Pelos registros históricos da revolução de 1930, a cidade de Itararé localizada na divisa entre os estados de São Paulo e Paraná foi tomada pelas tropas de Getúlio Vargas sem que um só tiro tenha sido disparado. O desempenho heroico em um evento fictício, uma batalha que não houve, foi apropriado pelo escritor e humorista Apparício Torelly para outorgar a si próprio um título de nobreza, o Barão de Itararé. Uma frase atribuída a este autor pode ser aplicada ao capítulo final da temporada de 2017 da MotoGP, “Quando menos se espera, nada acontece”.
A equipe Ducati e o piloto Andrea Dovizioso ansiavam por uma série de eventos improváveis para ter alguma chance de alcançar o título. Embora não seja sábio apostar contra a lei das probabilidades, a mídia especializada promoveu a etapa utilizando frases de efeito e não raro os locutores e comentaristas utilizaram jargões como “Nunca diga nunca” ou “Tudo pode acontecer”. Em relação à espera de um evento milagroso, o Barão de Itararé também escreveu: “Se a montanha não vai a Maomé, o mais sensato é Maomé desistir da temporada na serra”.

» **Dados fornecidos**
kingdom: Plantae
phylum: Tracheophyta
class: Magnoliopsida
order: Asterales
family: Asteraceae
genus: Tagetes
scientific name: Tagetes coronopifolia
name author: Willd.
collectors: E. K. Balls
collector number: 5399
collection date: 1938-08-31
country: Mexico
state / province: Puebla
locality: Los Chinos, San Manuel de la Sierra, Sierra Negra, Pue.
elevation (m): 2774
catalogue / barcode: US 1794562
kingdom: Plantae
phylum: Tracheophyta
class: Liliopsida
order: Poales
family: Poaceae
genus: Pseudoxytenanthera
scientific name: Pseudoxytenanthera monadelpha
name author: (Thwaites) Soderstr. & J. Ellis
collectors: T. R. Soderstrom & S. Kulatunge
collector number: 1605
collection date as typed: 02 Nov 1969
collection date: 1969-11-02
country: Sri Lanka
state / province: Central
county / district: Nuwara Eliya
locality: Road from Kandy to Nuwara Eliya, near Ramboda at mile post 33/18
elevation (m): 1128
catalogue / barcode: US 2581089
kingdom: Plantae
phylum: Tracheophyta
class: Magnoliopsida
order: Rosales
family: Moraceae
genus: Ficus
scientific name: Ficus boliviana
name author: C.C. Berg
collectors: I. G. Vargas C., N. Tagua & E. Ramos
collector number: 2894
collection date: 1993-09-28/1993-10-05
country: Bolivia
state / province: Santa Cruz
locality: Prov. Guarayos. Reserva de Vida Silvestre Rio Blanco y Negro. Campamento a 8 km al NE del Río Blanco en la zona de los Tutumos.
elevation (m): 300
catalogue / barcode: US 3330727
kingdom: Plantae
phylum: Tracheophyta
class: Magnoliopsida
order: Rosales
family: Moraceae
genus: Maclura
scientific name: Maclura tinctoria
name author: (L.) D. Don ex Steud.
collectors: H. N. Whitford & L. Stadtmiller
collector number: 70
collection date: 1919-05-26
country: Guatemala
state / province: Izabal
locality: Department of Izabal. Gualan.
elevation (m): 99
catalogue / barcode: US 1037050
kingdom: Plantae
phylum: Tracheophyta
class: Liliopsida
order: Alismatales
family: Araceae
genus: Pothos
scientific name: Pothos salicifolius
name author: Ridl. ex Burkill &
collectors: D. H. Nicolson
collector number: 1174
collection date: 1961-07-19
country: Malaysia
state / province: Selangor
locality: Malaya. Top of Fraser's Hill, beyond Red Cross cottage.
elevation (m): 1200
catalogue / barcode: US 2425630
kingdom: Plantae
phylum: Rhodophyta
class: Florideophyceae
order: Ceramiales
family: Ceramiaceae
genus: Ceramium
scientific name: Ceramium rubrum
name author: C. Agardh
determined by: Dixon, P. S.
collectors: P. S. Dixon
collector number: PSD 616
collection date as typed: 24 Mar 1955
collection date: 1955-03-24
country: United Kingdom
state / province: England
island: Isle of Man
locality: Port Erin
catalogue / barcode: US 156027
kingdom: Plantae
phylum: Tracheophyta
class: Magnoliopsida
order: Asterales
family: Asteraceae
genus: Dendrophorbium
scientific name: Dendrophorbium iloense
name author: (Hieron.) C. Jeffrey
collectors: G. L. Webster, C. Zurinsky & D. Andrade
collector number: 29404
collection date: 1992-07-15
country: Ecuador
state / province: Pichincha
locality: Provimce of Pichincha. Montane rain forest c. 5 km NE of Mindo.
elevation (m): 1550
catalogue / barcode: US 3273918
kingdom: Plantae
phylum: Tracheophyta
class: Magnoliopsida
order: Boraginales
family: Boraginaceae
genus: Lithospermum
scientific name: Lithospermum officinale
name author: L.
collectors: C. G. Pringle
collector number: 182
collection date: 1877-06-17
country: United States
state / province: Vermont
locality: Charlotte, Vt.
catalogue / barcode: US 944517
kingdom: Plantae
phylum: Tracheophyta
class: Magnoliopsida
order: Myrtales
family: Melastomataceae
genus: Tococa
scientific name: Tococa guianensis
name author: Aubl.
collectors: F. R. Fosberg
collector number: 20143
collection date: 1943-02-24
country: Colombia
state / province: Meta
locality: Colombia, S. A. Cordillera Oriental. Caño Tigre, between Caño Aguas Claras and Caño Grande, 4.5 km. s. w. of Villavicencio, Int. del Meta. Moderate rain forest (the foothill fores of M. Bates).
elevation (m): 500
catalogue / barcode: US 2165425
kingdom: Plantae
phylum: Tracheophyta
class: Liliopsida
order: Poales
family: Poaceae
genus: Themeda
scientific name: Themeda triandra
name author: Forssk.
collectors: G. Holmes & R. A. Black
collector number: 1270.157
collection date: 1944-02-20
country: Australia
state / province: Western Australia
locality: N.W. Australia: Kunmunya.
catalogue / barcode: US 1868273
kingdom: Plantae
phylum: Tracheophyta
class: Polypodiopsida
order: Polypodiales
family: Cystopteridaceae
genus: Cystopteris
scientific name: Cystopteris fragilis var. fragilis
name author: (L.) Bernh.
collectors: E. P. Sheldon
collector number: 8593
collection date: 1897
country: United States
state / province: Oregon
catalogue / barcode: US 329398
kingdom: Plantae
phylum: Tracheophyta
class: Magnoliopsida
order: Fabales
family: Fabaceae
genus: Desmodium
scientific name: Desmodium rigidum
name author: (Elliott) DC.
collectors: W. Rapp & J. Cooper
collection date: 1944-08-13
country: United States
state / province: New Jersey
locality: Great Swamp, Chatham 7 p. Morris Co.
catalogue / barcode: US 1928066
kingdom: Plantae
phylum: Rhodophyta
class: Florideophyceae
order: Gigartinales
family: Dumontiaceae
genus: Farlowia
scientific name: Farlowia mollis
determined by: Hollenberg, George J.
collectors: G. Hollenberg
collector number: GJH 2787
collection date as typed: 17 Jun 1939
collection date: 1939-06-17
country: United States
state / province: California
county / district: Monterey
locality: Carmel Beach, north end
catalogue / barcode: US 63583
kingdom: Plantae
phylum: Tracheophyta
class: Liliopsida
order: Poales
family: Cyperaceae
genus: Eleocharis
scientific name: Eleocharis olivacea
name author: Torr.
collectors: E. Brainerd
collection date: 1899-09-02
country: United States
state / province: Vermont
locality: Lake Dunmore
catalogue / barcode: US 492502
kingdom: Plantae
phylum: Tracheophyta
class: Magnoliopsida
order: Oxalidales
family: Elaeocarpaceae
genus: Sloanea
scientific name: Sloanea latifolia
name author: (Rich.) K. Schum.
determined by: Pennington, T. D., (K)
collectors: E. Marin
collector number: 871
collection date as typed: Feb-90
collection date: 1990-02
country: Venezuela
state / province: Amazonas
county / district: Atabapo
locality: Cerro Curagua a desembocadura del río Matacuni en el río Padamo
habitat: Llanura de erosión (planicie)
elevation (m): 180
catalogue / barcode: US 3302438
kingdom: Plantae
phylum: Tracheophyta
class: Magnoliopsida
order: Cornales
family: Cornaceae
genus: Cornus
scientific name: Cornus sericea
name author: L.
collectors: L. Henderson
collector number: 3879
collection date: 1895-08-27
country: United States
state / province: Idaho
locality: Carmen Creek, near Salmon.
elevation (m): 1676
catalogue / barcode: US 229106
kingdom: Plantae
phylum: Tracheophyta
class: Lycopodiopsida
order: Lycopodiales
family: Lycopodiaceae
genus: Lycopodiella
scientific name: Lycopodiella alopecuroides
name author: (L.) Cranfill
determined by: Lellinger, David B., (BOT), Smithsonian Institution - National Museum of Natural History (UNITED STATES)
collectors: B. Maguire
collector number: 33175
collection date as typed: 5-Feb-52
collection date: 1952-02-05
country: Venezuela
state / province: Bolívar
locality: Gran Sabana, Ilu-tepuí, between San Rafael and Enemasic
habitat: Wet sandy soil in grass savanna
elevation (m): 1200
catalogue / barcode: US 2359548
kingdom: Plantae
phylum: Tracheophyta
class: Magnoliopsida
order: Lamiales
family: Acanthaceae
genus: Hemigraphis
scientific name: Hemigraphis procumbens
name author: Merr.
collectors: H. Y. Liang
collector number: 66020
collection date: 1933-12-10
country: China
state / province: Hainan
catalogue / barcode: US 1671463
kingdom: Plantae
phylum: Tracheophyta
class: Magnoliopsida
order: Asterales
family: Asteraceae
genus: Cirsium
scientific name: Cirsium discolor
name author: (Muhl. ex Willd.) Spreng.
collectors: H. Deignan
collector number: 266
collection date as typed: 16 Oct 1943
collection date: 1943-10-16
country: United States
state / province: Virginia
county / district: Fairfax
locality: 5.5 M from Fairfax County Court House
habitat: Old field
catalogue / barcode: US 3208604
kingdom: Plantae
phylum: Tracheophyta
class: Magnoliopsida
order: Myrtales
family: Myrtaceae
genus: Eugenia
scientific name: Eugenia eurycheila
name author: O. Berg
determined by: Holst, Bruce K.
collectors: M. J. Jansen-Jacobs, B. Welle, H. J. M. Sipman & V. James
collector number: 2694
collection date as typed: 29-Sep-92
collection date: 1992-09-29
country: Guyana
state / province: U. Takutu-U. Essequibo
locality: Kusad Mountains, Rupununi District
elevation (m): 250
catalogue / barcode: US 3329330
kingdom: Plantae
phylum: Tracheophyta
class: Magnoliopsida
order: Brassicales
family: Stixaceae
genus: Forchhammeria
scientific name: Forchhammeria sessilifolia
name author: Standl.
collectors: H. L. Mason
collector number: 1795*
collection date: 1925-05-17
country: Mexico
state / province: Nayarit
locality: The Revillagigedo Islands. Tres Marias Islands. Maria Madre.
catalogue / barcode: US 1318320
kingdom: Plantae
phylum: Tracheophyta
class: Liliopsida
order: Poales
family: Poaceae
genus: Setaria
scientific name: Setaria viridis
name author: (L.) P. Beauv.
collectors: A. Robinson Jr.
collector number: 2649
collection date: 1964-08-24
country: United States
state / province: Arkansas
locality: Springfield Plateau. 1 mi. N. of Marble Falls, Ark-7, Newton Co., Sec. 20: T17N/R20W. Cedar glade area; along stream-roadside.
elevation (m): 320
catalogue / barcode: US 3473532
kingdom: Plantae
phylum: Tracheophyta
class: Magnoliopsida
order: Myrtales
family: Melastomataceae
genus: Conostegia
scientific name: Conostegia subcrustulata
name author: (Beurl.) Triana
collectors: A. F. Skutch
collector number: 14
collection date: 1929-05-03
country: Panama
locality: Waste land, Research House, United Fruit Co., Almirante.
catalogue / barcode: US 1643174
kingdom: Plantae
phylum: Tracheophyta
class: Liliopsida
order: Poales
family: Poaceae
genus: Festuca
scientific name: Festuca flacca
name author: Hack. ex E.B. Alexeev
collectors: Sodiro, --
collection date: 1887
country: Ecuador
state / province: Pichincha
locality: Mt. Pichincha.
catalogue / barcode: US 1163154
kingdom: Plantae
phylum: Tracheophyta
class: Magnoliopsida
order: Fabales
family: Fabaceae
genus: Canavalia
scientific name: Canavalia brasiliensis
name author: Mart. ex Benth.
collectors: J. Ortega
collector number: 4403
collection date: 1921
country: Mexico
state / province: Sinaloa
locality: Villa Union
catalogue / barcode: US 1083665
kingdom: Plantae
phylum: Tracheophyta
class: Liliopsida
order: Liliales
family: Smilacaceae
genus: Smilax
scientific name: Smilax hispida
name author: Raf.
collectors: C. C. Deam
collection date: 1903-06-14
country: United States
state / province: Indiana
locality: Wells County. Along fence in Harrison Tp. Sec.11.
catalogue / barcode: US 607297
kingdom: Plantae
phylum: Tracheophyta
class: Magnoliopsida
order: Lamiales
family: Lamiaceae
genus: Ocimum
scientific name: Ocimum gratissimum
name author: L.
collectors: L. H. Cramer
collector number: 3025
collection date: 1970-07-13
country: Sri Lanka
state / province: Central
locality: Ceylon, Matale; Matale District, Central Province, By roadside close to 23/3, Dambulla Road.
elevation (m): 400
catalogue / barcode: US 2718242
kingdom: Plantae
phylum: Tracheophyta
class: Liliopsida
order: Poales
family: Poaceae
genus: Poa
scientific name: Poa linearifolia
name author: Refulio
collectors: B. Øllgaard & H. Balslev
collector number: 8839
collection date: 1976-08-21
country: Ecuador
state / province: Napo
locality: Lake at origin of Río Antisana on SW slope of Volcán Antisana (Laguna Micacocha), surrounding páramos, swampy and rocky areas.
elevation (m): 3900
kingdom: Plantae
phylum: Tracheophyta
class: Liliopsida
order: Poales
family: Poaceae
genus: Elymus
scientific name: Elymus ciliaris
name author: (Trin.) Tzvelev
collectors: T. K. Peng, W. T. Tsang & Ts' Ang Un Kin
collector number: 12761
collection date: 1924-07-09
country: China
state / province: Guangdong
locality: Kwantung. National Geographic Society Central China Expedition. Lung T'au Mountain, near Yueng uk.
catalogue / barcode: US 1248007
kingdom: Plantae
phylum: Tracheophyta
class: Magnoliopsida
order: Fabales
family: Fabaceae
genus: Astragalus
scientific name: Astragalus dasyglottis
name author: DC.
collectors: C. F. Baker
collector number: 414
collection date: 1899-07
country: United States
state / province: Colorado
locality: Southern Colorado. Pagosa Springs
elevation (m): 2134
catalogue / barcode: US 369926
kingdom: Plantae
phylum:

» **Instruções e requisitos**
Com base no trecho sobre a temporada de 2017 da MotoGP, responda:
1. Entre quais estados fica a cidade de Itararé?
2. Que título de nobreza Apparício Torelly deu a si próprio?
3. Que equipe e que piloto ansiavam por uma série de eventos improváveis para ter chance de alcançar o título?

» **Resultado do exercício**
1. São Paulo e Paraná.
2. Barão de Itararé.
3. A equipe Ducati e o piloto Andrea Dovizioso.